2020 has seen a wave of chaos hit the stock market. Now, you can add the shenanigans surrounding bankrupt car rental company Hertz (HTZ) to the list, too.
After filing for bankruptcy last month, perplexingly, Hertz stock soared by more than 1,200%, mostly as a result of speculative investors piling in on a penny stock’s momentum play. However, since peaking on June 9, the volatility has been off the charts. Last week, in sequential sessions, the stock dropped by 24%, 40%, 18%, and then climbed 37% higher following news that Hertz had inexplicably received the go ahead to issue up to $1 billion in new stock.
Stunning Wall Street, Hertz was delisted from the NYSE, which has led to the coining of a new term: the IBO – Initial Bankruptcy Offering.
The volatility continued on Monday as Hertz shares dropped by 33% following management’s admission in an 8-K filing that the additional $500 million worth of common stock it plans on selling will probably be “worthless.”
As part of the 8-K filing, Hertz detailed its expected cash outlay for the period between May 25 and August 21, and based on a back of the envelope calculation, Deutsche Bank analyst Chris Woronka estimates the cash burn for the period will “probably be close to $1.2 billion.”

DATA ENTRIES:
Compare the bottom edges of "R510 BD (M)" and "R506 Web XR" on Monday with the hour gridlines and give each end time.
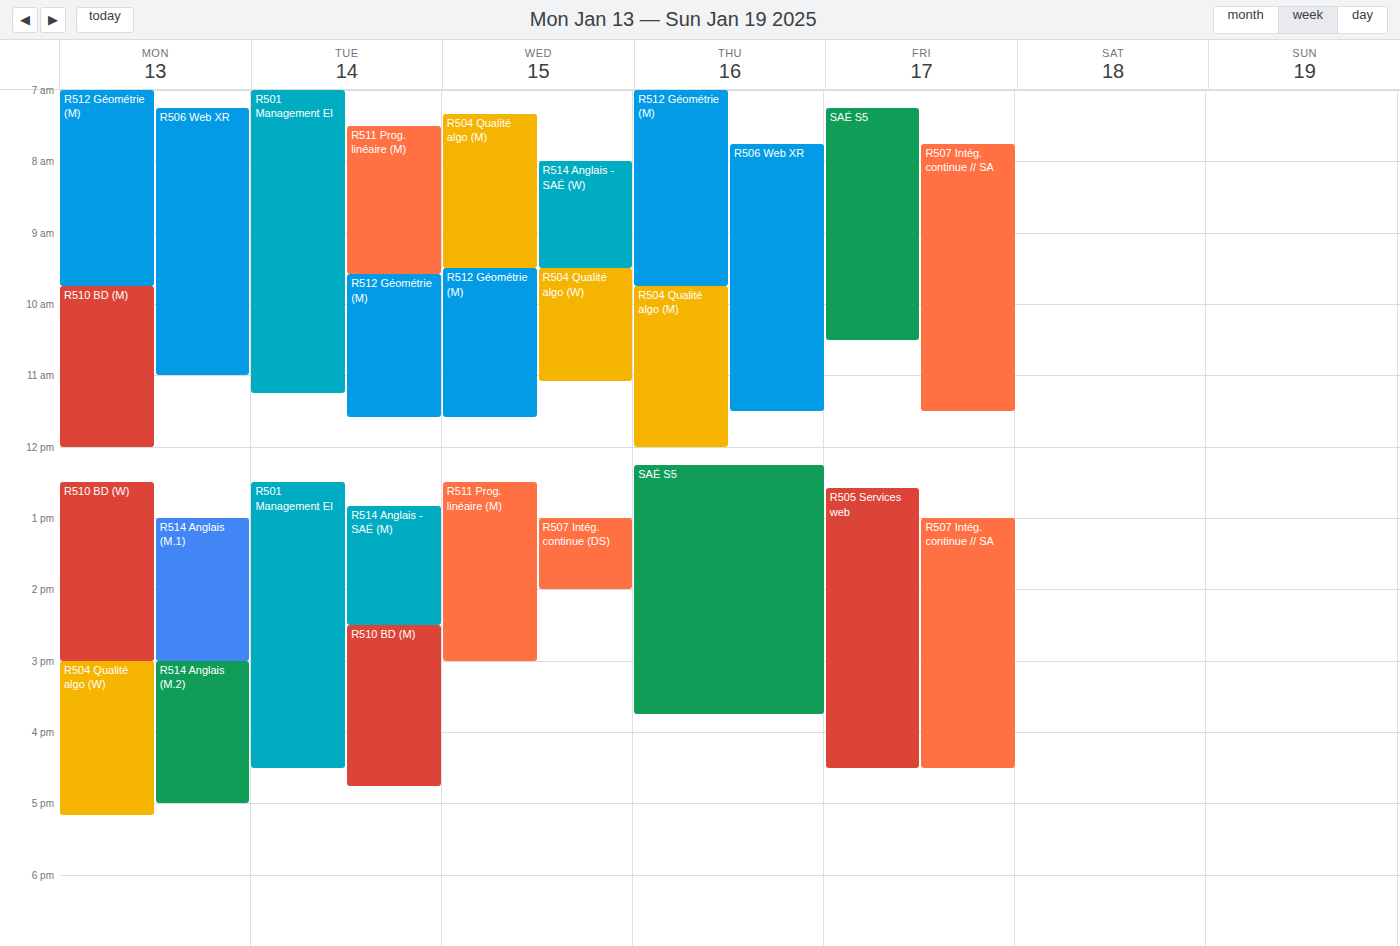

--

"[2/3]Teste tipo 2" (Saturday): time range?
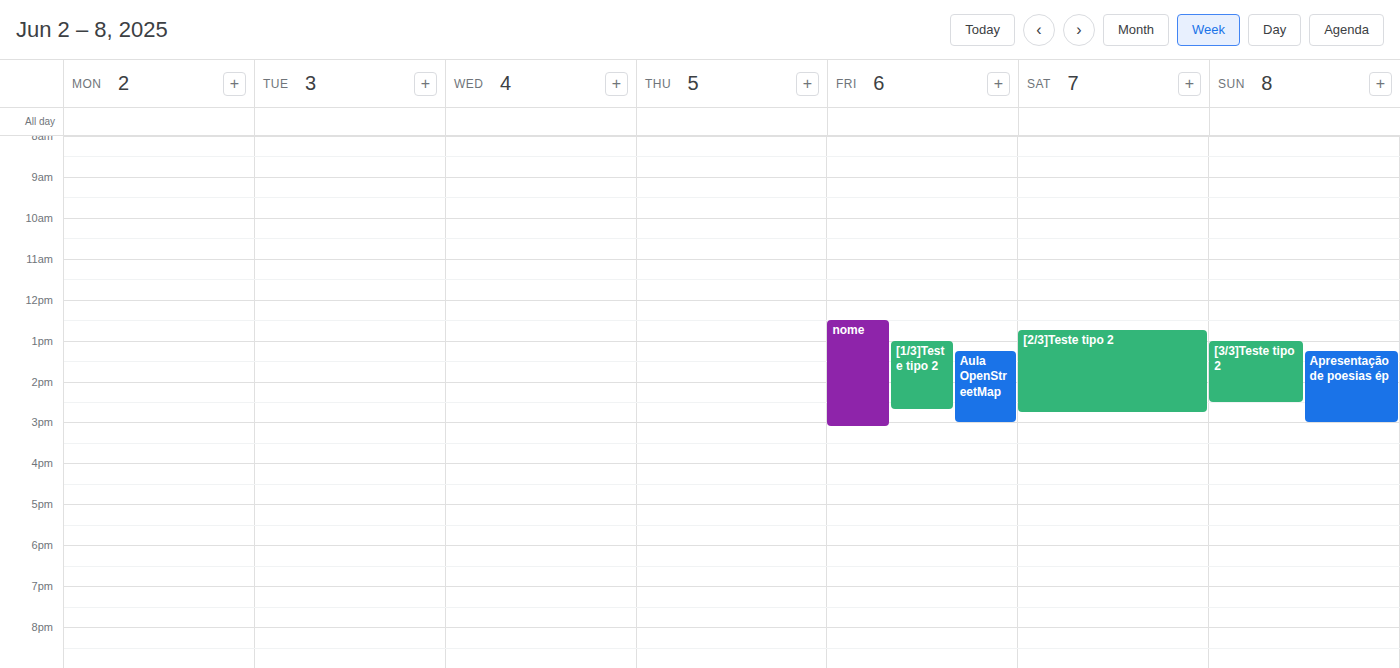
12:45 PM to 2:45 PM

PROBLEM SET:
1. In the Hertz stock article, what new term was coined after Hertz was delisted from the NYSE?
2. Copy out everything in the Hertz stock article from "After filing for" down to "in new stock.".
3. Carry on writing the article about Hertz stock, starting right after its last sentence.

ANSWERS FOR THE TASKS:
1. The IBO, or Initial Bankruptcy Offering.

2.
After filing for bankruptcy last month, perplexingly, Hertz stock soared by more than 1,200%, mostly as a result of speculative investors piling in on a penny stock’s momentum play. However, since peaking on June 9, the volatility has been off the charts. Last week, in sequential sessions, the stock dropped by 24%, 40%, 18%, and then climbed 37% higher following news that Hertz had inexplicably received the go ahead to issue up to $1 billion in new stock.

3.
Along with the equity raise, Woronka estimates Hertz will try and sell between 25-30% of its fleet to raise additional cash. With no plans to use the money to replenish its fleet, this just raises more questions concerning Hertz’ future.
The analyst said, “At some point the company will need to ‘turn over’ its existing fleet and purchase new vehicles as replacements in order to offer customers a competitive product… We believe the natural cycle suggests this would likely need to occur ahead of the summer 2021 peak. It’s unclear to us whether HTZ will have ample liquidity (or borrowing power) with which to fund new fleet purchases, particularly since the existing fleet will have moved further down the depreciation curve relative to where a fleet on a ‘normal’ replacement cycle would be at that time (since HTZ did not replace those vehicles with new ones this summer).”
Woronka, therefore, remains on the sidelines. The Deutsche Bank analyst has a Hold rating on Hertz and “based on a 2022E free cash flow recovery scenario,” a $3 price target. Based on this target, the risk-tolerant investor could take home a 66% gain, should the target be met over the next 12 months. (To watch Woronka’s track record, click here)
Overall, the Street’s view on Hertz presents a strange conundrum. On the one hand, based on 3 hold ratings, and 4 Sells, the bankrupt rental car company has a Moderate Sell consensus rating. However, the average price target of $2.63 represents possible upside of nearly 35%. (See Hertz price targets and analyst ratings on TipRanks)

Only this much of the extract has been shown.